■ VOS TÂCHES
1/ Répondez aux questions suivantes sur le passage consacré à Freud et à l'hypnose :
(a) En quelle année paraît l'article sur le « Traitement psychique » ?
(b) Selon Freud, quels patients sont pour la plupart de mauvais sujets hypnotiques ?
(c) D'après l'article de 1891, qui se fatigue très vite si le traitement se prolonge ?
2/ Recopiez fidèlement un extrait du passage consacré à Freud et à l'hypnose, en partant de « La moisson cathartique: 1892-1893 » et en allant jusqu'à « sévères d'origine mentale. ».
3/ Rédigez, s'il vous plaît, la suite du passage consacré à Freud et à l'hypnose, en reprenant après sa dernière phrase.

■ PASSAGE FOURNI
La moisson cathartique: 1892-1893

A. La communication préliminaire
Dès l'article de 1890 sur le « Traitement psychique », Freud commence à relever les faiblesses du traitement suggestif et à exprimer une certaine déception : « Les patients névrotiques sont précisément pour la plupart de mauvais sujets hypnotiques, de sorte que les puissantes forces par lesquelles la maladie s'enracine dans l'esprit du malade doivent être contrebalancées non par une complète influence hypnotique mais seulement par un fragment de celle-ci. [...] Un traitement hypnotique unique, en conséquence, ne changera rien à des désordres sévères d'origine mentale.
Cependant, si l'hypnose est répétée, elle perd une partie de l'effet miraculeux que le patient avait peut-être espéré. Une succession d'hypnoses peut éventuellement amener par degrés [...] un résultat satisfaisant. [...] Mais un traitement hypnotique de ce genre peut être tout aussi fastidieux et fatigant que n'importe quel autre. » Freud relève en outre un autre type de difficulté : un bon succès initial mais de durée précaire ; « si cela se répète assez souvent, cela épuise en général la patience du patient comme du médecin et se termine par l'abandon du traitement hypnotique. Ce sont aussi les cas où le patient devient dépendant du médecin et où une sorte de besoin de l'hypnose s'installe ».
Aussi Freud termine-t-il l'article par le vœu de disposer bientôt d'une meilleure méthode: « une meilleure compréhension des processus de la vie mentale, dont l'amorce se base précisément sur l'expérience hypnotique, désignera les chemins et les moyens de cette fin ». On retrouve dans l'article de 1891 ces réflexions désabusées : Si le traitement se prolonge, « le médecin comme le patient se fatigue très vite, ce qui résulte du contraste entre la coloration délibérément optimiste des suggestions et la triste vérité.

■ DOCUMENTS SOURCES
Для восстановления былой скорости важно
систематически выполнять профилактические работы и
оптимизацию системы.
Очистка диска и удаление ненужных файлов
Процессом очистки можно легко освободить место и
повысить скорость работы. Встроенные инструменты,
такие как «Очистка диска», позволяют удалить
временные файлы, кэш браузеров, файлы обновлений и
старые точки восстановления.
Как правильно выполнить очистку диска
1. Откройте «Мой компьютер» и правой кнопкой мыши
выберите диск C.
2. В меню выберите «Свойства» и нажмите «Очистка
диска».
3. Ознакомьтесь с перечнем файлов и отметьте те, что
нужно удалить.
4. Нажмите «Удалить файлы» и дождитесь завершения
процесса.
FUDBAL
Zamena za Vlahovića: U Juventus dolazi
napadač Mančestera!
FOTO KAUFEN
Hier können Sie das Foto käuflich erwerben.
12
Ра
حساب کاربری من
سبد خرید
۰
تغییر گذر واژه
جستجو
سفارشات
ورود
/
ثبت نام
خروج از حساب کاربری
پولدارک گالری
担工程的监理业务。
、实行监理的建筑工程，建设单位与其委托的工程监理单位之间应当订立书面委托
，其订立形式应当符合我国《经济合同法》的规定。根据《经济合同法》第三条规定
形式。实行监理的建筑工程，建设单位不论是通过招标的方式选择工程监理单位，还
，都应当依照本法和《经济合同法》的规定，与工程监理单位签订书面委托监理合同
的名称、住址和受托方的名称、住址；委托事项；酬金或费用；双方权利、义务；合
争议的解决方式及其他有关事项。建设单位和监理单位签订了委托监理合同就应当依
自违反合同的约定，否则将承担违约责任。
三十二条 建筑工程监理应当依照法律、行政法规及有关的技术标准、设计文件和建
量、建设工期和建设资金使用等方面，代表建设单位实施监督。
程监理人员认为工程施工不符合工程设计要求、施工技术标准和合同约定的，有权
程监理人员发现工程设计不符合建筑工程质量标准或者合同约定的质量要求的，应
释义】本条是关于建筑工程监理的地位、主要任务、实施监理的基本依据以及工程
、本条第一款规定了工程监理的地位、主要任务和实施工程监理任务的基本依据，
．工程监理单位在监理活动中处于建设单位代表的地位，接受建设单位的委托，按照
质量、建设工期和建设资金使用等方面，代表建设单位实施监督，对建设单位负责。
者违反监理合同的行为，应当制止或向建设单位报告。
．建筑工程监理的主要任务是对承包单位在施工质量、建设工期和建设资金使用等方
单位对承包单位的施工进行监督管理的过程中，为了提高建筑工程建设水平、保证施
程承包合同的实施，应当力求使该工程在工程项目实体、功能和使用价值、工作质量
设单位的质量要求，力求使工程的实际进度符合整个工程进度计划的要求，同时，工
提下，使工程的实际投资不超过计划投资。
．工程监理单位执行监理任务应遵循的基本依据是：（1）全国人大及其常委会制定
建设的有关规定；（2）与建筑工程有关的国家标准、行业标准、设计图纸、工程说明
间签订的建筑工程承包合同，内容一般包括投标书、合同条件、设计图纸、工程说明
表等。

■ VOS RÉPONSES
1/
(a) En 1890.
(b) Les patients névrotiques.
(c) Le médecin comme le patient.

2/
La moisson cathartique: 1892-1893

A. La communication préliminaire
Dès l'article de 1890 sur le « Traitement psychique », Freud commence à relever les faiblesses du traitement suggestif et à exprimer une certaine déception : « Les patients névrotiques sont précisément pour la plupart de mauvais sujets hypnotiques, de sorte que les puissantes forces par lesquelles la maladie s'enracine dans l'esprit du malade doivent être contrebalancées non par une complète influence hypnotique mais seulement par un fragment de celle-ci. [...] Un traitement hypnotique unique, en conséquence, ne changera rien à des désordres sévères d'origine mentale.

3/
[...] Dans tout traitement hypnotique prolongé, il faut soigneusement éviter une procédure monotone. Le médecin doit constamment être à la recherche d'un nouveau point de départ pour ses suggestions, d'une nouvelle preuve de son pouvoir, d'une nouvelle modification dans sa procédure d'hypnotisation. Pour lui aussi qui a peut être des doutes à propos du succès final, cela représente un grand et à la fin un épuisant effort ». En 1892 (« Notes à la traduction des Leçons du mardi de Charcot »), Freud sera encore plus net : « A la longue, ni le médecin m le patient ne peuvent tolérer la contradiction entre la dénégation décidée de la maladie dans la suggestion et sa nécessaire reconnaissance hors de celle-ci. »
Rien d'étonnant dans ces conditions à ce que dans sa quête d'un moyen thérapeutique plus satisfaisant, il se soit dès 1889 tourné vers ce qui lui apparaît comme un procédé plus réaliste, un véritable traitement causal, le procédé cathartique qu'Anna O. a suggéré à Breuer huit ans plus tôt. Ainsi peut-il préciser ses vues sur l'hystérie et y réintéresser Breuer : les deux amis arrivent alors à une position commune qu'ils exposent ensemble dans la « Communication préliminaire » de 1892. Analysons-en rapidement le contenu, paragraphe par paragraphe :
1) C'est de réminiscences surtout que souffre l'hystérique ». Toute hystérie se révèle de structure identique à l'hystérie traumatique de Charcot : les symptômes renvoient à des souvenirs par expression directe, partielle, symbolique ou déplacée (événements simultanés). Inconscients ou partiellement conscients seulement, ces événements à forte charge affective (traumatismes psychiques) agissent ainsi non simplement comme des « agents provocateurs » (Charcot) mais comme des causes pathogènes permanentes, véritables « corps étrangers internes ».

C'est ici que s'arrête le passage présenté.